Traditionally, customers would need to create a wallet with a service like MetaMask, write down and secure their private key and seed phrase, figure out how to store that information in a way that’s secure but can’t be lost, and then connect their wallet to the relevant web service - likely using one of several browser extensions with their own usernames, passwords, and onboarding flows - just to receive this one airdrop!
Fortunately, Taco makes onboarding your customers simple. When you airdrop your NFT the recipient gets an email asking them to claim it. When they click through to our site, they’re given the option of claiming with their email in one click, or by connecting a crypto wallet they’ve already set up.
How do we do it? If your customer chooses to claim with their email, Taco creates a “custodial” wallet - where we take care of all the hard work - and drops your NFT into that wallet. Even better, when the customer arrives at a token-gated product on your site, they can unlock it just by entering that same email.
If that customer becomes more crypto-savvy over time they can choose to move their NFTs over to their own wallet. But if not, they can effortlessly take advantage of web3-enabled services without ever having to learn all the terminology.
The airdropped NFT could be a status marker, maybe to celebrate customers who supported you in your first year of business, or it could come with any number of utilities such as redeemable loyalty reward tokens.
Airdropping can be a reward for brand-valuable behavior like referrals or social media posts, but it can also be a marketing tool.
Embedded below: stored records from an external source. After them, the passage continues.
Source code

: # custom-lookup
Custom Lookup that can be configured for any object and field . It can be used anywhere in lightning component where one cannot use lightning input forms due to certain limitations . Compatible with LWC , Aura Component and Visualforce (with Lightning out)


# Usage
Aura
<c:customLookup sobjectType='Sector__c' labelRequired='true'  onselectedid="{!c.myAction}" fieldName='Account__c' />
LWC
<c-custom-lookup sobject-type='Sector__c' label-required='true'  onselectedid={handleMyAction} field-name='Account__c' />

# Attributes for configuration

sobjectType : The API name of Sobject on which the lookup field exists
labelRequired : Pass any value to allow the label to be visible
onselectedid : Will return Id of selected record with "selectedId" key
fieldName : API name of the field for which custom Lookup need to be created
If you airdrop a limited-time discount on your new product, those token holders are more likely to check it out.
In this way you can also cross-sell: if customers who bought X tend to like Y, why not run a limited-time offer and give people an incentive to buy?
On Web 2.0 you’d run this kind of marketing effort with emails people tend to ignore as spam. You can avoid that by targeting your efforts to the customer segments that you know will respond. But because your purchase analytics are in one SaaS solution and your email list is in another, it’s a whole admin job to put that data together and segment your emails to buyers who’ll convert.
With NFTs, a lot of your most valuable data is stored forever on the same standard as the smart contracts that act on it. The information you need is all in one place, and on-chain security means you don’t have to worry about hackers and ransomware compromising it. Better data allows you to get closer to your customers than ever before, and focus your marketing efforts on the people they’ll resonate with.